Earlier today, the Philippines reported that an evacuation was underway. The 21 remaining crewmembers, mostly Filipino, were reported heading for Djibouti. The Philippines is working with local authorities to arrange for the crew to be flown home.

The UK Maritime Trade Organizations is warning that the vessel is now drifting in the Red Sea. They informed shipping to be cautious as the ship is reported to be unlit while Reuters reports a salvage team is not expected to reach the vessel until Monday.

Ambrey today issued a public Threat Circular providing additional details and warnings based on its analysis of the incident. They highlight that the Houthi had used previous versions of the drone boats in the early phase of the Yemeni Civil War but since November 2023 had been concentrating on missiles and airborne drones. The Saudis reported attacks during the civil war on their vessels using the remote-controlled boats and U.S. Central Command has recently reported a few actions to stop these crafts.

The Threat Circular says the attacks are being staged using fishing boats which is consistent with the UKMTO’s description of the boat that hit the Tutor as being 5 to 7 meters (16 to 23 feet) in length. Ambrey highlights that they are typically fiberglass or wooden boats.

They are reporting that the Houthis are placing dummies on the boats in an attempt to disguise the threat. They also report that in past incidents a second skiff was in the area and believed to be controlling the radio-controlled vessel.

Ambrey reports that one of the attack boats washed up near the Bab al Mandeb Strait in January 2024. It was found they report to contain 25 kg of C4 explosives and 50 kg of TNT. It had three electronic switches using contact switches for the detonation. 

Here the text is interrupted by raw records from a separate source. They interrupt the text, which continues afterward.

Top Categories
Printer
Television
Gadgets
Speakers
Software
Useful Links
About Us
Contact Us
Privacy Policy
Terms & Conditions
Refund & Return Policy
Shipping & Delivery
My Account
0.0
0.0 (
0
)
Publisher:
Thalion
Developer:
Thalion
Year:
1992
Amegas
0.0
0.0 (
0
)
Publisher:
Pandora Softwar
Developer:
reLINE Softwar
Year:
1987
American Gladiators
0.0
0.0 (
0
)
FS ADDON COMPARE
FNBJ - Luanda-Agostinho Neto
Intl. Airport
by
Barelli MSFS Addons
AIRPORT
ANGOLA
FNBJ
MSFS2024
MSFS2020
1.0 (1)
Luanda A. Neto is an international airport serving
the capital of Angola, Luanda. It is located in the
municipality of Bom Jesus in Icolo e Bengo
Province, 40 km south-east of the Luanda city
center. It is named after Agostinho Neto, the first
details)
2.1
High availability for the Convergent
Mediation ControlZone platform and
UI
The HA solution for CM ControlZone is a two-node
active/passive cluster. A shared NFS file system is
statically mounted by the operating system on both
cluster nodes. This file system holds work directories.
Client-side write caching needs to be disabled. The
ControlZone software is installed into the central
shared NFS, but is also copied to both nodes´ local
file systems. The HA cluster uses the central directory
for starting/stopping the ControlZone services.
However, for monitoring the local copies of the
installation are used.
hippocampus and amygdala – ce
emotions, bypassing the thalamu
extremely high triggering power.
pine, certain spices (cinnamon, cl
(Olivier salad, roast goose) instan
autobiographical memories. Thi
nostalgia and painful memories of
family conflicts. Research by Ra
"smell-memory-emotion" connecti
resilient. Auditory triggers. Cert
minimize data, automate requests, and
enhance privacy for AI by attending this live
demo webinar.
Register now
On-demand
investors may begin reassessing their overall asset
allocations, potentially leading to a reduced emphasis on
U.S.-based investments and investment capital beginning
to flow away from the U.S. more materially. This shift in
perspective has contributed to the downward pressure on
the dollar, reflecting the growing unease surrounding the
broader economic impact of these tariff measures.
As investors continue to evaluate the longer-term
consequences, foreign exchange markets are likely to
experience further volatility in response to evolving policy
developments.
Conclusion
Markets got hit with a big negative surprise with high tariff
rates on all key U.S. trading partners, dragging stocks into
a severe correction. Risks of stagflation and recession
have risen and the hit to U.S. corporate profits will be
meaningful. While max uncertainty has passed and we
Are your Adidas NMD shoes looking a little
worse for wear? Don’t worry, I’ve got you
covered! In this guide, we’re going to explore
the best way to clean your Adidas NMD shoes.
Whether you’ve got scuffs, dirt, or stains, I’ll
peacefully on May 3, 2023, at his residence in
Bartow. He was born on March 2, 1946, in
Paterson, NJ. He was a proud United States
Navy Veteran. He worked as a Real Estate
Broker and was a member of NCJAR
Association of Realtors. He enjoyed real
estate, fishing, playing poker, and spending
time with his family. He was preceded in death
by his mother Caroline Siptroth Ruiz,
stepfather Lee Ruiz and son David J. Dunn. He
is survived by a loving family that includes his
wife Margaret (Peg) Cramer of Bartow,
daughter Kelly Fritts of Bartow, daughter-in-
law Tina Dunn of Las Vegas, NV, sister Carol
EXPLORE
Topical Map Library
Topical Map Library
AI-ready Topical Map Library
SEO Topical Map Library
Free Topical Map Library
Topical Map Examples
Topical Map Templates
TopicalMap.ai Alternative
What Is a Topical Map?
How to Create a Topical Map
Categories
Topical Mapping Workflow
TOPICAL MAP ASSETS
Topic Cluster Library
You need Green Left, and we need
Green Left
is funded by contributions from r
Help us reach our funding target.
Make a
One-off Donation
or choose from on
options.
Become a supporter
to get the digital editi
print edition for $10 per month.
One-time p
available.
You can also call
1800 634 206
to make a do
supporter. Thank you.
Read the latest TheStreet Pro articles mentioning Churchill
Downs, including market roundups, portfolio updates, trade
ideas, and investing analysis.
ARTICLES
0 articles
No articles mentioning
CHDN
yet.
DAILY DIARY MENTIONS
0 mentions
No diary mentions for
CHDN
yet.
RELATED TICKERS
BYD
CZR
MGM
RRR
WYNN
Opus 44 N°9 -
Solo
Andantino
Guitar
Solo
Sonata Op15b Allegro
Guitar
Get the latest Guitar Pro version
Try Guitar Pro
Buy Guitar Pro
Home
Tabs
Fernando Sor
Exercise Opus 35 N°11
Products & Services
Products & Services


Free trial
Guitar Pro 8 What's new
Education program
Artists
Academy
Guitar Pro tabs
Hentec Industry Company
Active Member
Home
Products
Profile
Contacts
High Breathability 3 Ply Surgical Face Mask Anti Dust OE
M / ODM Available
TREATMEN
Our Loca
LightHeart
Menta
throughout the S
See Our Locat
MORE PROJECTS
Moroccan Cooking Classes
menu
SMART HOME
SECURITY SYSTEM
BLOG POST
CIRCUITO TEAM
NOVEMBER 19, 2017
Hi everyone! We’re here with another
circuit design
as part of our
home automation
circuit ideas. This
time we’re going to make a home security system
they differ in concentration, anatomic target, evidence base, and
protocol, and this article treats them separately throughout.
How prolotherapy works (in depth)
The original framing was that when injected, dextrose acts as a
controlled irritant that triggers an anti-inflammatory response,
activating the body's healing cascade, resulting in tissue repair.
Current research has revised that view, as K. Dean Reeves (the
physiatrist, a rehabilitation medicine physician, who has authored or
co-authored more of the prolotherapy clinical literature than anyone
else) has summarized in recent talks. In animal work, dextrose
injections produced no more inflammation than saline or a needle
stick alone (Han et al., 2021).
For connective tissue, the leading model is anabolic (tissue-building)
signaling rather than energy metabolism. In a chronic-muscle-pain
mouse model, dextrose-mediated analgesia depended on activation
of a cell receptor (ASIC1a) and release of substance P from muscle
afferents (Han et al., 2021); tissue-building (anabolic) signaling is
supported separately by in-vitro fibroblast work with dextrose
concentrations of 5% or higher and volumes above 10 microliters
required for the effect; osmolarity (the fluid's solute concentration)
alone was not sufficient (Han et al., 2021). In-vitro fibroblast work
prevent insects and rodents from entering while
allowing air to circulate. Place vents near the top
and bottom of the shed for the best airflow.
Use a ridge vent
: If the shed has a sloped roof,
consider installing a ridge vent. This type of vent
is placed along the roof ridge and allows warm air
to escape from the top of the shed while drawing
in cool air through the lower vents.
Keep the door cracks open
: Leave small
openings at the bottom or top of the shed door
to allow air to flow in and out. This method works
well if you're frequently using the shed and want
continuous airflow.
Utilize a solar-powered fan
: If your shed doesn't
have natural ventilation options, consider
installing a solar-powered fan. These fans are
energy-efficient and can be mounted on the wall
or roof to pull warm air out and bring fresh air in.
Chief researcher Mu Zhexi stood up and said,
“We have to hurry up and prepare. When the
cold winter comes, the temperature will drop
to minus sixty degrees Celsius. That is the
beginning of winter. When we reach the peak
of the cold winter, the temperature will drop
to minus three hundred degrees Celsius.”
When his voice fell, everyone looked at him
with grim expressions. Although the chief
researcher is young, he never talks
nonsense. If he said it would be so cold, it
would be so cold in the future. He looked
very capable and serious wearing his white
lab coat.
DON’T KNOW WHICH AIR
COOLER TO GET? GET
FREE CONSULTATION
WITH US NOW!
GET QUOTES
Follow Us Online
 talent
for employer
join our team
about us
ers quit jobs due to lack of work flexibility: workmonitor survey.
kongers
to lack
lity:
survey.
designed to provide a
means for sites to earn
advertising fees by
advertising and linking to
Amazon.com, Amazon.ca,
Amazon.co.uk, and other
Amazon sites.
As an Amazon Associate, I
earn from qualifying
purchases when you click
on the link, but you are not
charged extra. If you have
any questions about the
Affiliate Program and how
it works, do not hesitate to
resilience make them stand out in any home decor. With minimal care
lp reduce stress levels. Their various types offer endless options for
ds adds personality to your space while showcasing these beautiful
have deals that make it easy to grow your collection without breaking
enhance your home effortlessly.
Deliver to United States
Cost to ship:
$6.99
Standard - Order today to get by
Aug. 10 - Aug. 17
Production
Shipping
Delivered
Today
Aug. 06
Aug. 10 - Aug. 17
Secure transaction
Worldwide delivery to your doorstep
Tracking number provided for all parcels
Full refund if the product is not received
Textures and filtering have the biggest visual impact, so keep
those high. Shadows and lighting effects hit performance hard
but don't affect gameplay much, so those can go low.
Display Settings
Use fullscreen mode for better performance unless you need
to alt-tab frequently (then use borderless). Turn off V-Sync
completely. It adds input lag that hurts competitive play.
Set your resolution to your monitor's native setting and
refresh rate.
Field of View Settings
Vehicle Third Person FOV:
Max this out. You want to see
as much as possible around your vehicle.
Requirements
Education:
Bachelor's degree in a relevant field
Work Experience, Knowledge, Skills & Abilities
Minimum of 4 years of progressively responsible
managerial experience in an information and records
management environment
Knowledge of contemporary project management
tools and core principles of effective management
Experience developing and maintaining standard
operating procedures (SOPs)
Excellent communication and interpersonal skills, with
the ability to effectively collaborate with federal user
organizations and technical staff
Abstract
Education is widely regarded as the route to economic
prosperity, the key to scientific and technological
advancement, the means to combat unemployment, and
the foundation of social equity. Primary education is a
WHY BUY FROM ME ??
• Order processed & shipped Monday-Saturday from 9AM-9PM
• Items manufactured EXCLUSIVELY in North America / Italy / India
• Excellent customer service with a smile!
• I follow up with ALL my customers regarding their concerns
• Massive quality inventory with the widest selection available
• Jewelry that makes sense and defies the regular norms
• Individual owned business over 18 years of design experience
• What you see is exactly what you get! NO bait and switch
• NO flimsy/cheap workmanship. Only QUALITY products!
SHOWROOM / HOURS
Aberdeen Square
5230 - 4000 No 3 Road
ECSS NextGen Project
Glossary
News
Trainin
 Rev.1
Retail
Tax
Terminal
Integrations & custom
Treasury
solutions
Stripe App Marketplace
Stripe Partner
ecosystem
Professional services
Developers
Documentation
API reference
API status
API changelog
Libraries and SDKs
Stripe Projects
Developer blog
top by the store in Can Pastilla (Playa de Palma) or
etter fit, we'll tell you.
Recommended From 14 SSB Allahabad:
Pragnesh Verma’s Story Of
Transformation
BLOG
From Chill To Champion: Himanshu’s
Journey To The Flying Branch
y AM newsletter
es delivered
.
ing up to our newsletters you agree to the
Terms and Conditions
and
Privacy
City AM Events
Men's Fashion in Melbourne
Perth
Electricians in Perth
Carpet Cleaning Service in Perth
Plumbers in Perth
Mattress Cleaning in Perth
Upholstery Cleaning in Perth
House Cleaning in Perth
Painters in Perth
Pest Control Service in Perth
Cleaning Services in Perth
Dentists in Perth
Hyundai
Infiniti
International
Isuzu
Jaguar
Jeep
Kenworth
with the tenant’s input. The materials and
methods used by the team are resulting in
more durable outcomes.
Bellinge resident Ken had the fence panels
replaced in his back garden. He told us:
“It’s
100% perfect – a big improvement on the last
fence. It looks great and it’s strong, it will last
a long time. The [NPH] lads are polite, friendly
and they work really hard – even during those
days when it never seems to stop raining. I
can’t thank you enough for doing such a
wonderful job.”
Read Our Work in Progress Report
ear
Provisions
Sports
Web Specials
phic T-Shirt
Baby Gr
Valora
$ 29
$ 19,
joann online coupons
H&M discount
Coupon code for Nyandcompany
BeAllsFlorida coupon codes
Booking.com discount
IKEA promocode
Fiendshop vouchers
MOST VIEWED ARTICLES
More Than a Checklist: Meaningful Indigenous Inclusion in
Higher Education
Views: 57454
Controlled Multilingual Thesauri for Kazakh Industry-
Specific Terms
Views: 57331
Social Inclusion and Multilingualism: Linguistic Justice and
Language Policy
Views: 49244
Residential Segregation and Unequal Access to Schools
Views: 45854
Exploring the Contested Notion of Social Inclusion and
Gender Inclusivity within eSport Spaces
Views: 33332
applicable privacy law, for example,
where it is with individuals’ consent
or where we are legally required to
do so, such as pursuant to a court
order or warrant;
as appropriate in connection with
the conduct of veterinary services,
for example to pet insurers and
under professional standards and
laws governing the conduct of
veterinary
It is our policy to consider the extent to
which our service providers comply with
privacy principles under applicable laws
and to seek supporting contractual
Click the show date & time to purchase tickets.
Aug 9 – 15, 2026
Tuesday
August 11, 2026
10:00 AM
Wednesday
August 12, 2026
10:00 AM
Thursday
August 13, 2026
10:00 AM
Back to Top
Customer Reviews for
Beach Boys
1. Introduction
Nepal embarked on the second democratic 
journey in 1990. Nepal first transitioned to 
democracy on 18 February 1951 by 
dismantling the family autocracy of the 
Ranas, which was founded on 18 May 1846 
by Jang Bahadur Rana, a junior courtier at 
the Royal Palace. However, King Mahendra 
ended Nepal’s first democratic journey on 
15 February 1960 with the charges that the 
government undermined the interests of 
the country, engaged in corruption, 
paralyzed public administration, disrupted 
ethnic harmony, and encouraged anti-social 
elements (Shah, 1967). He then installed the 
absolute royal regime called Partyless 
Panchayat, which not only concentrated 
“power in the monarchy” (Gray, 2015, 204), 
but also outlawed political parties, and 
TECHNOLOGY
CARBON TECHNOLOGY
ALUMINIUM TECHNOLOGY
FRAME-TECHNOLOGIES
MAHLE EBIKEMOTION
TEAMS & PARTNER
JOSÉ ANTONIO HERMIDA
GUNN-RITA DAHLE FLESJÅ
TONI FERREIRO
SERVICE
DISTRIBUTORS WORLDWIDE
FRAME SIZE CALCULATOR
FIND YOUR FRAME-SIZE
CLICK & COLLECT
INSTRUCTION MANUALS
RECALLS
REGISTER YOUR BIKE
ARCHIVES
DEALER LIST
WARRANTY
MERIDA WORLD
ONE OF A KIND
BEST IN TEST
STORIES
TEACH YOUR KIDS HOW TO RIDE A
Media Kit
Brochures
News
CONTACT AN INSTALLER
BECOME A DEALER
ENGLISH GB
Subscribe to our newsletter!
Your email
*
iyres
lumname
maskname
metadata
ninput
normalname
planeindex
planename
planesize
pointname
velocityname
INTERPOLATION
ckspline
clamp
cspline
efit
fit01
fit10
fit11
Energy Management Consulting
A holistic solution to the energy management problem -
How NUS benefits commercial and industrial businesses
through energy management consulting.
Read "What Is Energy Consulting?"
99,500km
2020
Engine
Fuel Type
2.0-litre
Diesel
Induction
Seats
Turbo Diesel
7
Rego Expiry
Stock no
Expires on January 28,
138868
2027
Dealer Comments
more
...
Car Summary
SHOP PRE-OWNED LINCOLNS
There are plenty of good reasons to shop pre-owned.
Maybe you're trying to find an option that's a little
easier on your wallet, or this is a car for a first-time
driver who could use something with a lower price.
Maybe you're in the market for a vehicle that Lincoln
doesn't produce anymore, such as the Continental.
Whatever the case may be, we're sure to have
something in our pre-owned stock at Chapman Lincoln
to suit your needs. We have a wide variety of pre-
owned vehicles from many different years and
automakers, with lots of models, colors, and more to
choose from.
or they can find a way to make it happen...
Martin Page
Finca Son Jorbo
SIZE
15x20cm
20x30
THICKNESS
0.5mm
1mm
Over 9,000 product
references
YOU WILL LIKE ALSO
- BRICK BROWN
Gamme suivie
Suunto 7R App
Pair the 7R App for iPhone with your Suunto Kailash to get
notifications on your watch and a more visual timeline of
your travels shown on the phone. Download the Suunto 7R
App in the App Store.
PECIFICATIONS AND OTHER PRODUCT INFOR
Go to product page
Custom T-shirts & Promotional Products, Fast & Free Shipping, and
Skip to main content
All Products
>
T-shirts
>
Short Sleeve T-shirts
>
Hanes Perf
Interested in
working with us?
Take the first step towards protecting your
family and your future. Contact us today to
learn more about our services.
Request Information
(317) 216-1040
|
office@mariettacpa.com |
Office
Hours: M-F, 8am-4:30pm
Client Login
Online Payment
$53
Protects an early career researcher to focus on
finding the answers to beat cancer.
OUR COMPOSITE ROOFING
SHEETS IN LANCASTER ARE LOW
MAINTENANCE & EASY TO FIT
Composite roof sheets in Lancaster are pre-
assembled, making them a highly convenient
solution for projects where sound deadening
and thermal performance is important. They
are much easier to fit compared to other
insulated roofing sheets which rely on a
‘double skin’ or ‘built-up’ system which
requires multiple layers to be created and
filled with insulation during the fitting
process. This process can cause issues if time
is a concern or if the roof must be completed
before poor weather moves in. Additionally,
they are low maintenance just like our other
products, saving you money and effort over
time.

Based on this first successful attack against a merchant ship, Ambrey is advising vessels to review their threat level and that high-risk vessels are advised to re-consider their voyage and re-routing. They also recommend that crews should have a safe muster point well above the waterline and away from exterior walls. All deck movements should be stopped within the areas around Yemen and AIS transmissions and other signals should stop if suspicious activity is encountered.